Exercise instructions :: Write every line of the records below as a JSON list of strings, one string per line, leaving out blank lines and the pictures.

Record set ::
—————
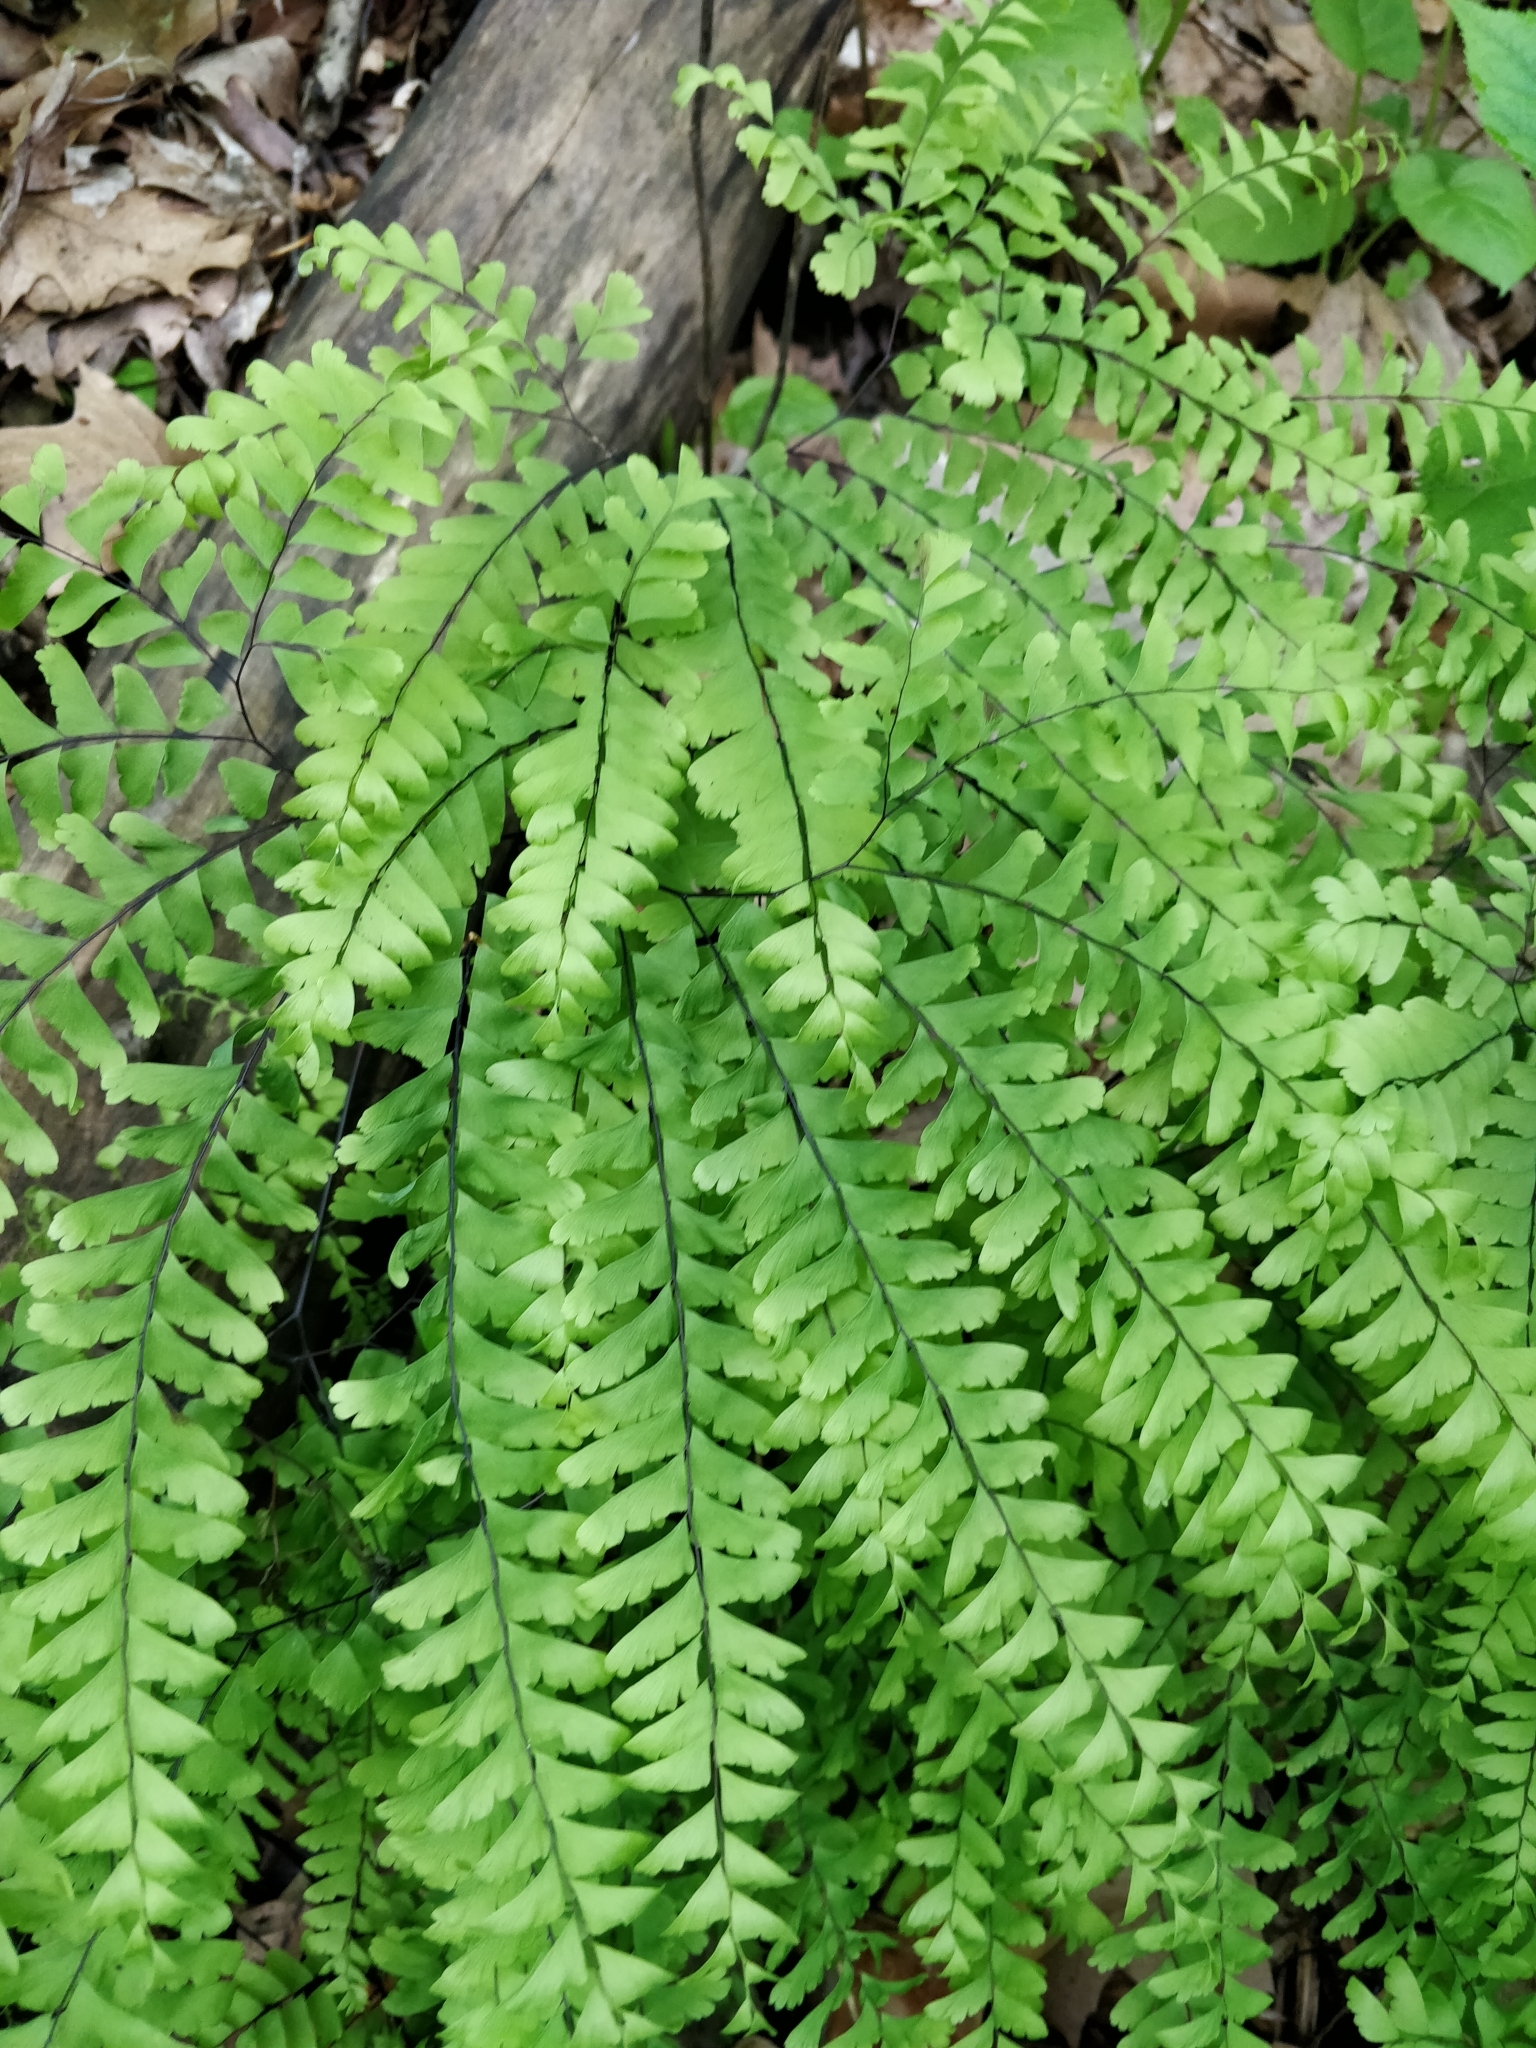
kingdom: Plantae
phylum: Tracheophyta
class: Polypodiopsida
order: Polypodiales
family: Pteridaceae
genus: Adiantum
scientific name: Adiantum pedatum
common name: Five-finger fern
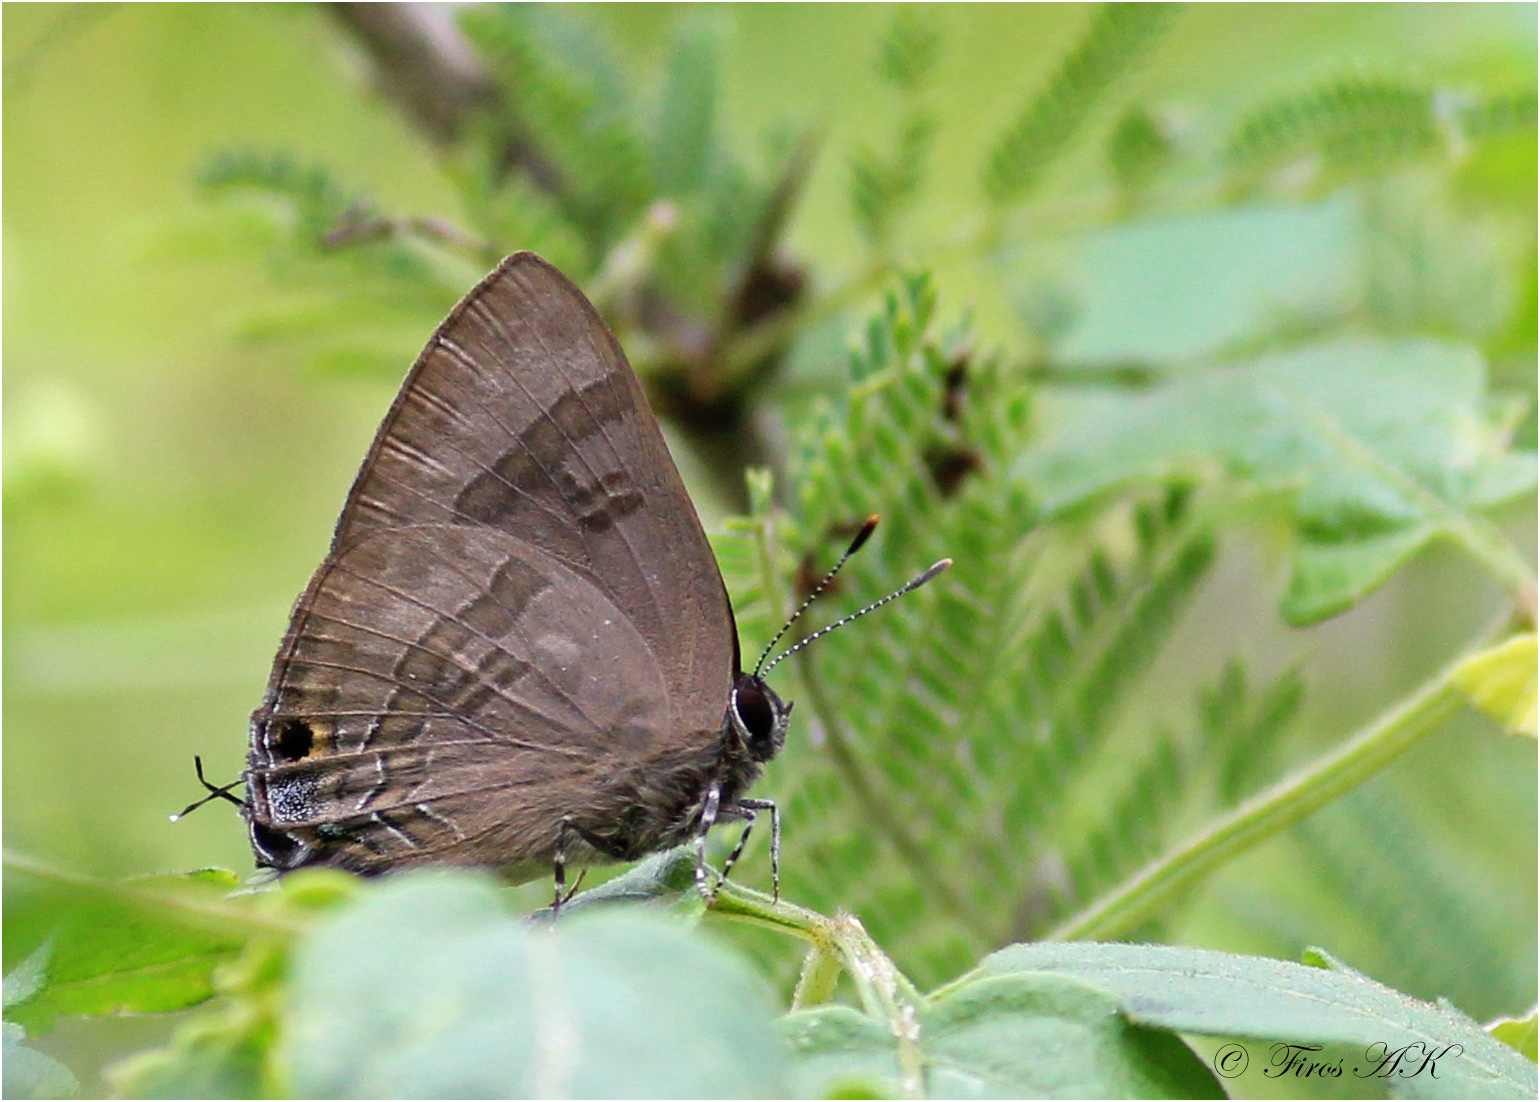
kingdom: Animalia
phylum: Arthropoda
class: Insecta
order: Lepidoptera
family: Lycaenidae
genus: Rapala
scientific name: Rapala varuna
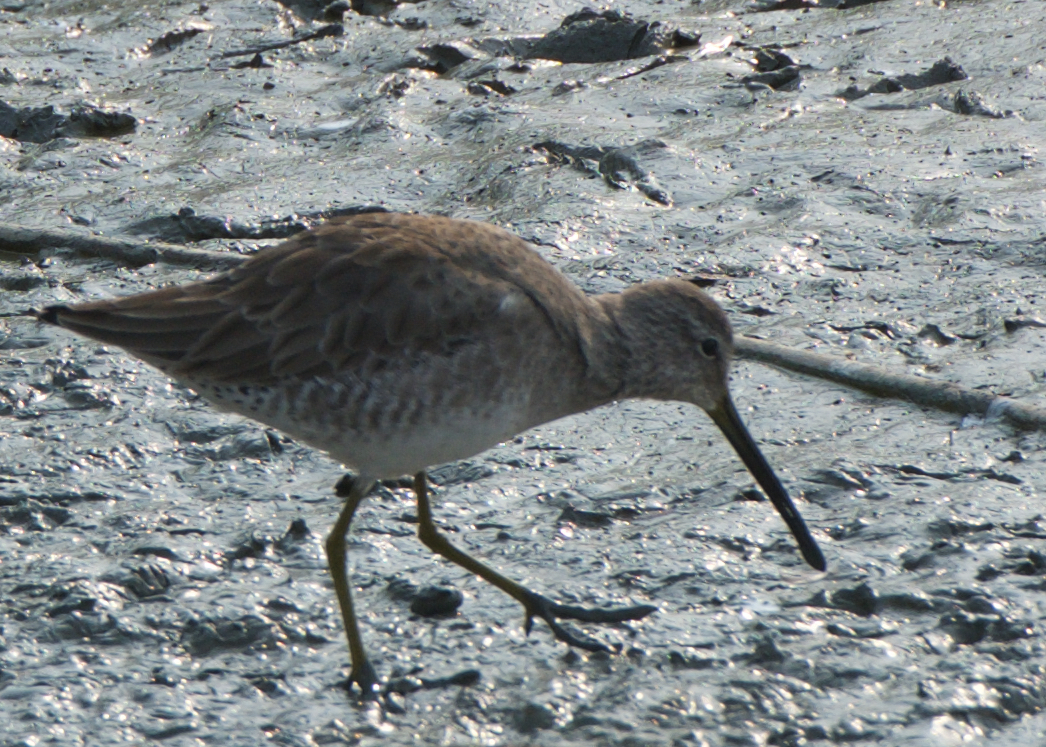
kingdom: Animalia
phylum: Chordata
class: Aves
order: Charadriiformes
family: Scolopacidae
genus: Limnodromus
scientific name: Limnodromus scolopaceus
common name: Long-billed dowitcher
—————
Correct answer ::
[
  "kingdom: Plantae",
  "phylum: Tracheophyta",
  "class: Polypodiopsida",
  "order: Polypodiales",
  "family: Pteridaceae",
  "genus: Adiantum",
  "scientific name: Adiantum pedatum",
  "common name: Five-finger fern",
  "kingdom: Animalia",
  "phylum: Arthropoda",
  "class: Insecta",
  "order: Lepidoptera",
  "family: Lycaenidae",
  "genus: Rapala",
  "scientific name: Rapala varuna",
  "kingdom: Animalia",
  "phylum: Chordata",
  "class: Aves",
  "order: Charadriiformes",
  "family: Scolopacidae",
  "genus: Limnodromus",
  "scientific name: Limnodromus scolopaceus",
  "common name: Long-billed dowitcher"
]